When a host of business leaders, community leaders, and political luminaries, including President Barack Obama, attended the Alfred E. Smith Memorial Foundation Dinner on October 18, they were supporting a religious group that has funded pro-life causes in the recent past.
While the dinner is billed as raising cash for a foundation serving disadvantaged children, there is no such foundation registered with the Internal Revenue Service or New York’s attorney general. Legally, the event is treated by the state and federal governments as part of the Archdiocese of New York.
Timothy Cardinal Dolan, the current head of the archdiocese, is the board chair of the dinner and one of five Roman Catholic prelates or archdiocese staffers who sit on the 19-member board.
In an October 17 story, the New York Times reported that this year’s dinner was expected to raise $5 million. What most of that money will be spent on is anyone’s guess. While religious groups benefit from taxpayer subsidies because donations to them are tax-deductible, those groups are exempt from the requirement that they file annual reports that would detail how they spend the cash they raise. All other non-profits must file such reports.
Money from the event has gone to pro-life causes in the past. Among the 2011 recipients of cash from the dinner were two groups that provide alternatives to abortion.
Good Counsel Homes, which calls itself “a private Catholic agency whose primary mission is to help homeless pregnant women by providing a loving family environment in a safe and secure shelter,” was a 2011 grantee.
The organization was founded in 1985 by “Friar Benedict Groeschel and Christopher Bell, both leaders in the pro-life movement,” according to the group’s website. Groeschel remains its board chair.
Another 2011 grantee, the Pregnancy Care Center, describes itself as “a non-sectarian organization founded in 1974 offering positive alternatives to abortion” on its website.
“What’s wrong with that?” said City Council Speaker Christine Quinn, who attended this year’s dinner and the 2011 dinner. “Choice doesn’t mean we’re for one choice. Choice means we’re for an array of choices and women getting to decide for themselves… If you say you’re pro-choice and you’re only for one choice, you’re hypocritical.”

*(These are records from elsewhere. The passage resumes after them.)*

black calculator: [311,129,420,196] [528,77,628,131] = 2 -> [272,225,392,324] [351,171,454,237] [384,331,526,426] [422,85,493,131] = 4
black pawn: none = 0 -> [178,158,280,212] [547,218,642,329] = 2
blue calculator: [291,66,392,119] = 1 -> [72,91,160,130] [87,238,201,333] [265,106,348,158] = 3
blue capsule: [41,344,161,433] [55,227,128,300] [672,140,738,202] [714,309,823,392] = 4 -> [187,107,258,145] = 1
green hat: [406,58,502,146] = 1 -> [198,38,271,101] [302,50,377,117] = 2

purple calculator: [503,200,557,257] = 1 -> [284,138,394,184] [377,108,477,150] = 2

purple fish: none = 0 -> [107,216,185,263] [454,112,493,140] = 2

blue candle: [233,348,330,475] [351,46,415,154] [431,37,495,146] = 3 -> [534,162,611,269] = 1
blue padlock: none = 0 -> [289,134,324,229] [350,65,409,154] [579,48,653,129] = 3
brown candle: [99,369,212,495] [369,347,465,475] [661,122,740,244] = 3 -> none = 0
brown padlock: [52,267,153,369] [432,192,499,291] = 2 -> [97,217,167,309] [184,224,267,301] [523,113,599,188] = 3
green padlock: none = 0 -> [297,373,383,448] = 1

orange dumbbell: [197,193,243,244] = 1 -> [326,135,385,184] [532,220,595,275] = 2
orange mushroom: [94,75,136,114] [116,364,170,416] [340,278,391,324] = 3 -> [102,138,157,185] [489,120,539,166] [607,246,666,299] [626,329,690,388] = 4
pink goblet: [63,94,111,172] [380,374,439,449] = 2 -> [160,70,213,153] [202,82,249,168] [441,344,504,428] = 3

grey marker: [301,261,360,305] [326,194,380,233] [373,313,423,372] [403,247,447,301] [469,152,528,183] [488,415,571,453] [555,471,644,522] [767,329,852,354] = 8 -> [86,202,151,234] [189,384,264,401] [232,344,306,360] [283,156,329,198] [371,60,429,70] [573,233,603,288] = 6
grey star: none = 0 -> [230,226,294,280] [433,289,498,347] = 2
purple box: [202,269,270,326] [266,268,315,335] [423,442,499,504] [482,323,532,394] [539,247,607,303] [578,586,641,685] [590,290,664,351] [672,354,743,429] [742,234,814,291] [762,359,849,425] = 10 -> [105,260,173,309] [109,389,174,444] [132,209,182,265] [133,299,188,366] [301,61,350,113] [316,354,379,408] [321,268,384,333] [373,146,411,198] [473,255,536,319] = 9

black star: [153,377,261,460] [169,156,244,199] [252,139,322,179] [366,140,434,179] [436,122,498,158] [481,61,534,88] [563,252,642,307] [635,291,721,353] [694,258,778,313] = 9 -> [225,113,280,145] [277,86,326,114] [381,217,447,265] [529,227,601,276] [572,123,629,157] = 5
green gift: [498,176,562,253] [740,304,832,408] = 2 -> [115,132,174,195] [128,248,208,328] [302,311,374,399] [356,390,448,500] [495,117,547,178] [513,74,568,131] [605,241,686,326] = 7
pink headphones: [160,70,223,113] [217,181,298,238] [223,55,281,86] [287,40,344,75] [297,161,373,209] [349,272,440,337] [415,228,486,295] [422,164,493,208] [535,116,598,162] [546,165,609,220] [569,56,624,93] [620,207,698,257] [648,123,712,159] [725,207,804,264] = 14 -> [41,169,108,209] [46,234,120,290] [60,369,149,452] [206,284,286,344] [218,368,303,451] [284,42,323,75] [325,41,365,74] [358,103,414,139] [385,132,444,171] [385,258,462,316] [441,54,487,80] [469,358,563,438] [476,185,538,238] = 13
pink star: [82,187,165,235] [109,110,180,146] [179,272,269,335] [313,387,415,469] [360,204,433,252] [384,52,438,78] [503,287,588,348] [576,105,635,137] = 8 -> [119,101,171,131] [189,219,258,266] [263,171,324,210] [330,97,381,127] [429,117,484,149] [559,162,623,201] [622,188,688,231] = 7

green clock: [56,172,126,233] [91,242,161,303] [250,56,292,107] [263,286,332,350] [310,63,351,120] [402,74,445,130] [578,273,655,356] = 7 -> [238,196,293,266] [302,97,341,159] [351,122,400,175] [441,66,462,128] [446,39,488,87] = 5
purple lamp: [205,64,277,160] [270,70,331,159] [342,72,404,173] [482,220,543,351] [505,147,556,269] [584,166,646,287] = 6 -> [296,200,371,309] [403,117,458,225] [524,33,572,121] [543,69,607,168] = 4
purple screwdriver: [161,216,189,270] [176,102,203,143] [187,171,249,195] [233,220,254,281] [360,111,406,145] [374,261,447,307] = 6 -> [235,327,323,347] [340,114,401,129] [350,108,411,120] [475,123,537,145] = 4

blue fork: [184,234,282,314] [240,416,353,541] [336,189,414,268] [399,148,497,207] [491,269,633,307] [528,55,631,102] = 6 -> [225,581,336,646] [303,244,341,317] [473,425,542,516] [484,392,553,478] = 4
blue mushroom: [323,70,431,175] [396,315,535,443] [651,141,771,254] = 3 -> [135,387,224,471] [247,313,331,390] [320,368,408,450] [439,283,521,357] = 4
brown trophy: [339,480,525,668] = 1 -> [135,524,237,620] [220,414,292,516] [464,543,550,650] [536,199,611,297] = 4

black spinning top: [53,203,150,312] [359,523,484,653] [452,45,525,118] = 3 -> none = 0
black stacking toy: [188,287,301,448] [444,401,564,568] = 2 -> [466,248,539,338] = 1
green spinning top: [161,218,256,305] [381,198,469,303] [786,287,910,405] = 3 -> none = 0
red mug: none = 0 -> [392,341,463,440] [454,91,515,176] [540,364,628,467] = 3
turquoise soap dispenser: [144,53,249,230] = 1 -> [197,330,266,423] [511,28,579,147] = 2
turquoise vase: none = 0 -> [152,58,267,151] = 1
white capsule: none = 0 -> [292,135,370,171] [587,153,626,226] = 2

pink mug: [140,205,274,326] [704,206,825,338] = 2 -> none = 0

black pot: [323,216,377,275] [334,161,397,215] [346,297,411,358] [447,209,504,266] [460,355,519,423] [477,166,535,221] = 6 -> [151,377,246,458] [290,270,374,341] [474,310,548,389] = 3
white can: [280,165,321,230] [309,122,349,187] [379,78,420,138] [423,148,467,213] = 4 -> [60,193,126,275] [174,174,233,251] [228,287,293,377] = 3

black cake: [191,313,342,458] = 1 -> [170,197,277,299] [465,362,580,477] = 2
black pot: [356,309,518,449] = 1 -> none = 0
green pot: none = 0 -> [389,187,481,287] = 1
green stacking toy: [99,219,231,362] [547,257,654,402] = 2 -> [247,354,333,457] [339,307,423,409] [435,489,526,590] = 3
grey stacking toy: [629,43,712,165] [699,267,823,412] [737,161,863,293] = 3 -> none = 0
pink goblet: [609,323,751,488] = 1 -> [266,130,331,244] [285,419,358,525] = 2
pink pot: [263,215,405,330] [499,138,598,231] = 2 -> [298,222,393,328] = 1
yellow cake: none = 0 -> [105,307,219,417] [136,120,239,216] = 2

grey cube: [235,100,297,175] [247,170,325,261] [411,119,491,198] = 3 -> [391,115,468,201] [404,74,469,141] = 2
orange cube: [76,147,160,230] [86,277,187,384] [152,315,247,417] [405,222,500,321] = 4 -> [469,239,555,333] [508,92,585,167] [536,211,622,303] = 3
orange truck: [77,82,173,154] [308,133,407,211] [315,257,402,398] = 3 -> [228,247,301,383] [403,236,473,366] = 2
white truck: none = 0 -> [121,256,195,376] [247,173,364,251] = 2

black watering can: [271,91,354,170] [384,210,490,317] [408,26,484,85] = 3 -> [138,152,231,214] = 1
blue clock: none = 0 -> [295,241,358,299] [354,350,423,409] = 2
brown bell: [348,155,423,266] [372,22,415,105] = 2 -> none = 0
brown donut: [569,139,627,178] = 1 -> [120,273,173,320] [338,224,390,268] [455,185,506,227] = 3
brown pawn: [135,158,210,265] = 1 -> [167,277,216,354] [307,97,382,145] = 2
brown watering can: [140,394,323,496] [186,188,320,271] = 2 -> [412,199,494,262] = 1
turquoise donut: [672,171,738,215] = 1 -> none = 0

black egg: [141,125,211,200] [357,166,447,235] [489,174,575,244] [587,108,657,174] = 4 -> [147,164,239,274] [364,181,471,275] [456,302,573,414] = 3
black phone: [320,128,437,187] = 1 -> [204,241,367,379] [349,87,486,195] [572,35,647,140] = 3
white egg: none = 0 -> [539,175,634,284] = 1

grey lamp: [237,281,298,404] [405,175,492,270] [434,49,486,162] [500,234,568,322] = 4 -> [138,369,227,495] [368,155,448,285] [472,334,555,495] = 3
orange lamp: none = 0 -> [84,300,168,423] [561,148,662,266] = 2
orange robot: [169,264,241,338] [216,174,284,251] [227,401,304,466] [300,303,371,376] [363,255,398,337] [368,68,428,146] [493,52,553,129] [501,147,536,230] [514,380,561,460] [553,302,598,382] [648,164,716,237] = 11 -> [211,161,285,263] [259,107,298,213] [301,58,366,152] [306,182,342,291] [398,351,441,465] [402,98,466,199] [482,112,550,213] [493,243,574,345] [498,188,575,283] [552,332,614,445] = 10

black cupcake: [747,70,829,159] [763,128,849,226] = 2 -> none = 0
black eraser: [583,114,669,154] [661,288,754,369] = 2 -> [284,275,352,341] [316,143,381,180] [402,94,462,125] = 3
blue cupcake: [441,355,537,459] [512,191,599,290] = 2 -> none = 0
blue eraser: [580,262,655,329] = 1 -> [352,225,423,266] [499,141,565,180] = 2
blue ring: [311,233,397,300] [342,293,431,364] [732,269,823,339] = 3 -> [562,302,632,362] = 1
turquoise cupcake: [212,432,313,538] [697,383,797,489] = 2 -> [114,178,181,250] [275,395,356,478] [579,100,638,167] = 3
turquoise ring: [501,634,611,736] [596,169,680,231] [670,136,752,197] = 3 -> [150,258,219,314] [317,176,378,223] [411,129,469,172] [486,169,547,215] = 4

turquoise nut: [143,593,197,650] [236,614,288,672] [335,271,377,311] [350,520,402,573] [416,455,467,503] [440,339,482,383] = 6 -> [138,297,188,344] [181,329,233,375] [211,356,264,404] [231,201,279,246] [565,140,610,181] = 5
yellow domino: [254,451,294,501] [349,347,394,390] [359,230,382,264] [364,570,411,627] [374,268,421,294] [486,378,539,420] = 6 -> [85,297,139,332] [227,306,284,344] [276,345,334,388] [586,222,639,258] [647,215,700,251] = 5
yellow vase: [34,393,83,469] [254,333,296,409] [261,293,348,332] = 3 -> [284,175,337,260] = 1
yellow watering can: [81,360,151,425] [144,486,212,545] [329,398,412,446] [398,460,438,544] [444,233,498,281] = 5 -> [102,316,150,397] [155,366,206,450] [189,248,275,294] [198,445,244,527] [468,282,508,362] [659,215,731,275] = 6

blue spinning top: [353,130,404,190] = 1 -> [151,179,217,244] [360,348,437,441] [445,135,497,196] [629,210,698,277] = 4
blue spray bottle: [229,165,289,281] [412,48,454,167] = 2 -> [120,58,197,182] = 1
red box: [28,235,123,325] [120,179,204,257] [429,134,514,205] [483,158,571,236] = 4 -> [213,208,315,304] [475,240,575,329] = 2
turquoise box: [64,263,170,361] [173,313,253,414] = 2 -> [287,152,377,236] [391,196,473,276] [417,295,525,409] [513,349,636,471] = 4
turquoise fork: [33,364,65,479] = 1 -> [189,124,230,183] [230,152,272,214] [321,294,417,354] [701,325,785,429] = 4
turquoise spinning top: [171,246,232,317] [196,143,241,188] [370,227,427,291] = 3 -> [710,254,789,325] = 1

With her eye on the mayor’s office, Quinn, an out lesbian who represents Chelsea, has been regularly visiting all five boroughs and checking in with multiple constituencies. Prior to Thanksgiving last year, she handed out meals with Dolan at a Harlem community center.
“In years past, it went to St. Vincent’s and this year, my understanding is it went to not-for-profit organizations that provide services to New Yorkers under various umbrellas and they are all organizations that I am proud to support,” Quinn said of the dollars raised at the dinner.
The dinners began in 1946 and were founded by Francis Cardinal Spellman, who headed the Archdiocese of New York from 1939 to 1967. Smith served three terms as New York’s governor and was the Democratic nominee for president in 1928. He was the first Roman Catholic to be nominated for president by a major political party.
Since 1960, it has been common, though not consistent, for the Democratic and Republican nominees for president to come to the dinner, where they always sit on the dais on either side of whoever is heading the archdiocese, and make self-deprecating remarks. This year was no exception as Obama and Mitt Romney both attended and cracked wise.
Also attending this year’s event were Mayor Michael Bloomberg and Governor Andrew Cuomo.